لَوْ كَانَ الْبَحْرُ مِدَادًا لِكَلِمَاتِ رَبّٖى لَنَفِدَ الْبَحْرُ قَبْلَ اَنْ تَنْفَدَ كَلِمَاتُ رَبّٖى

âyetinin bir vechini tefsir ediyor anladı.”
Şualar

İnsan, kâinatın anlamını ve kendi varlığının gayesini anlama arayışında en çok bilgi kaynağına muhtaçtır. Bu bilginin en yücesi, en doğrudan olanı ise vahiydir. Vahiy; Allah’tan doğrudan gelen, araya gölge, perde, karışıklık girmeyen saf bir nurdur. O, peygamberlerin gönlüne indirilen, hak ile bâtılın birbirine karışmadığı tertemiz bir ilâhî hitaptır.

Buna karşılık ilham, daha alt mertebede bir bilgi kaynağıdır. İlham da Hakk’tandır, ancak çoğu zaman araya nefis, hissiyat, mahlûkiyetin gölgesi girer. Bu nedenle ilham:

Renkli ve gölgelidir,

İnsan, melek ve hayvanlara kadar çeşitlidir,

Dereceleri farklıdır,

Hakikatin tamamını değil, bir yönünü gösterir.

Tıpkı berrak ve sâkin bir gölde gökyüzünü net görmek ile dalgalı bir denizde kırık ve bulanık yansımaları görmek gibidir. Vahiy, gökteki hakikatin saf yansımasıdır; ilham ise o yansımanın dalgalarda kırılması gibidir.

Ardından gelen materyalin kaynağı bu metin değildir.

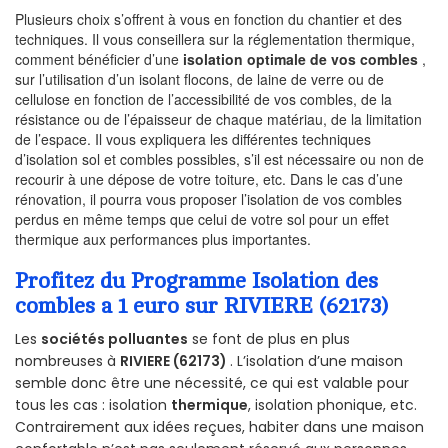
Plusieurs choix s’offrent à vous en fonction du chantier et des
techniques. Il vous conseillera sur la réglementation thermique,
comment bénéficier d’une
isolation optimale de vos combles
,
sur l’utilisation d’un isolant flocons, de laine de verre ou de
cellulose en fonction de l’accessibilité de vos combles, de la
résistance ou de l’épaisseur de chaque matériau, de la limitation
de l’espace. Il vous expliquera les différentes techniques
d’isolation sol et combles possibles, s’il est nécessaire ou non de
recourir à une dépose de votre toiture, etc. Dans le cas d’une
rénovation, il pourra vous proposer l’isolation de vos combles
perdus en même temps que celui de votre sol pour un effet
thermique aux performances plus importantes.
Profitez du Programme Isolation des
combles a 1 euro sur RIVIERE (62173)
Les
sociétés polluantes
se font de plus en plus
nombreuses à
RIVIERE (62173)
. L’isolation d’une maison
semble donc être une nécessité, ce qui est valable pour
tous les cas : isolation
thermique
, isolation phonique, etc.
Contrairement aux idées reçues, habiter dans une maison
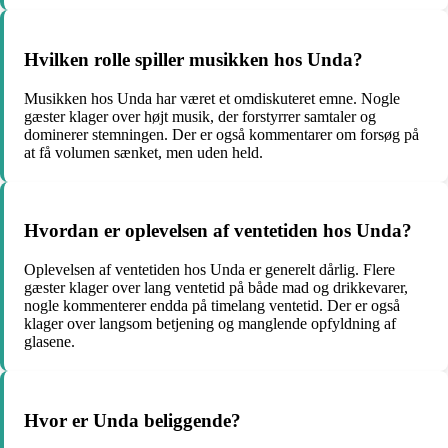
Hvilken rolle spiller musikken hos Unda?
Musikken hos Unda har været et omdiskuteret emne. Nogle
gæster klager over højt musik, der forstyrrer samtaler og
dominerer stemningen. Der er også kommentarer om forsøg på
at få volumen sænket, men uden held.
Hvordan er oplevelsen af ventetiden hos Unda?
Oplevelsen af ventetiden hos Unda er generelt dårlig. Flere
gæster klager over lang ventetid på både mad og drikkevarer,
nogle kommenterer endda på timelang ventetid. Der er også
klager over langsom betjening og manglende opfyldning af
glasene.
Hvor er Unda beliggende?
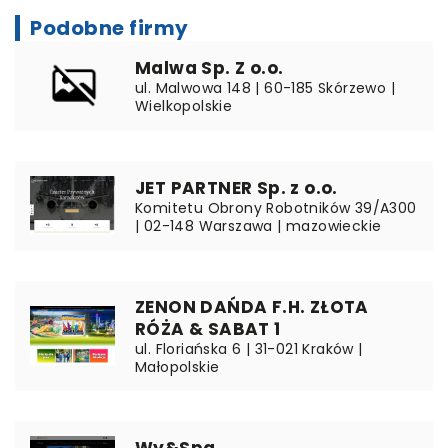
Podobne firmy
Malwa Sp. Z o.o.
ul. Malwowa 148 | 60-185 Skórzewo |
Wielkopolskie
JET PARTNER Sp. z o.o.
Komitetu Obrony Robotników 39/A300
| 02-148 Warszawa | mazowieckie
ZENON DAŃDA F.H. ZŁOTA
RÓŻA & SABAT 1
ul. Floriańska 6 | 31-021 Kraków |
Małopolskie
Wy&Spa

Bediüzzaman Hazretleri, bu farkı açıklarken ilhamın çok çeşitli olmasıyla Allah’ın kelimelerinin sonsuzluğunu da birleştirir. Kur’an’ın şu ayeti bu gerçeğe işaret eder:

> “Rabbimin kelimeleri için deniz mürekkep olsa, Rabbimin kelimeleri bitmeden deniz tükenirdi.”
(Kehf, 109)

Bu ayet, Allah’ın sonsuz kelimelerinin yani manalarının, hükümlerinin, ilhamlarının, tecellilerinin, emrinin ne kadar sınırsız ve derin olduğunu bildirir. İşte ilham da bu deniz gibi tükenmeyen kelimelerin farklı mahlûkatta tezahür etme biçimidir. Vahiy ise, bu denizden gelen en saf ve doğrudan çağlayandır.

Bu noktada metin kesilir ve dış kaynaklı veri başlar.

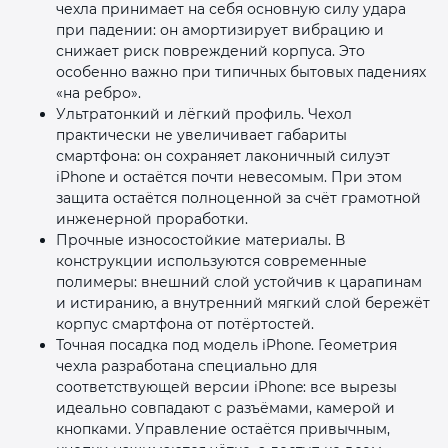
чехла принимает на себя основную силу удара
при падении: он амортизирует вибрацию и
снижает риск повреждений корпуса. Это
особенно важно при типичных бытовых падениях
«на ребро».
Ультратонкий и лёгкий профиль. Чехол
практически не увеличивает габариты
смартфона: он сохраняет лаконичный силуэт
iPhone и остаётся почти невесомым. При этом
защита остаётся полноценной за счёт грамотной
инженерной проработки.
Прочные износостойкие материалы. В
конструкции используются современные
полимеры: внешний слой устойчив к царапинам
и истиранию, а внутренний мягкий слой бережёт
корпус смартфона от потёртостей.
Точная посадка под модель iPhone. Геометрия
чехла разработана специально для
соответствующей версии iPhone: все вырезы
идеально совпадают с разъёмами, камерой и
кнопками. Управление остаётся привычным,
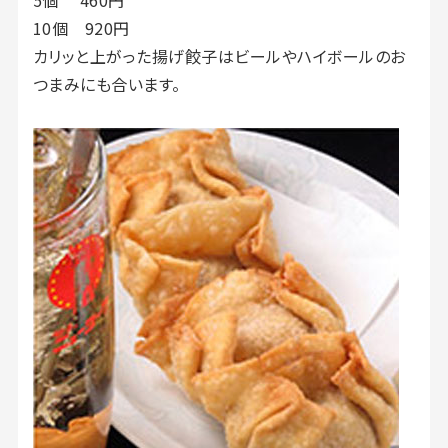
5個 460円
10個 920円
カリッと上がった揚げ餃子はビールやハイボールのお
つまみにも合います。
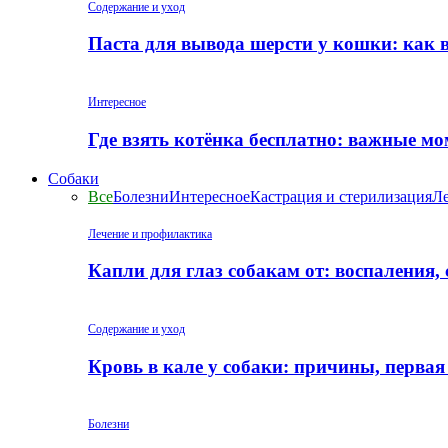
Содержание и уход
Паста для вывода шерсти у кошки: как 
Интересное
Где взять котёнка бесплатно: важные м
Собаки
Все
Болезни
Интересное
Кастрация и стерилизация
Ле
Лечение и профилактика
Капли для глаз собакам от: воспаления,
Содержание и уход
Кровь в кале у собаки: причины, перва
Болезни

Bu nedenle, vahiy peygamberlere mahsustur ve onu insanlar taklit edemez. İlham ise evliya ve salih kullara, hatta hayvanlara kadar farklı şekillerde gelebilir. Ama asla vahyin kesinliği ve bağlayıcılığına ulaşamaz. Bu farkı bilmek, hak ile zannı ayırmak için çok önemlidir. İlhamla amel edilir; ama din inşa edilmez. Din, sadece vahiy ile sabittir.

Özet:

Bu makalede, vahiy ile ilham arasındaki temel farklar açıklanmıştır. Vahyin saf, doğrudan ve peygamberlere özel bir hitap olduğu, ilhamın ise gölgeli, dereceli ve umumî bir bilgi olduğu ifade edilmiştir. İlhamlar, Allah’ın kelimelerinin çokluğuna ve rahmetinin çeşitliliğine işaret eder. Ancak hakiki dinin kaynağı vahiydir, ilham ise kişiseldir ve bağlayıcılığı yoktur. Ayette geçen “deniz mürekkep olsa kelimeleri yetmezdi” ifadesiyle bu sınırsızlık tasvir edilmiştir. Böylece insan, doğru bilgiye ulaşmak için vahye sarılmalı, ilhamı ise hikmetli ama sınırlı bir pencere olarak görmelidir.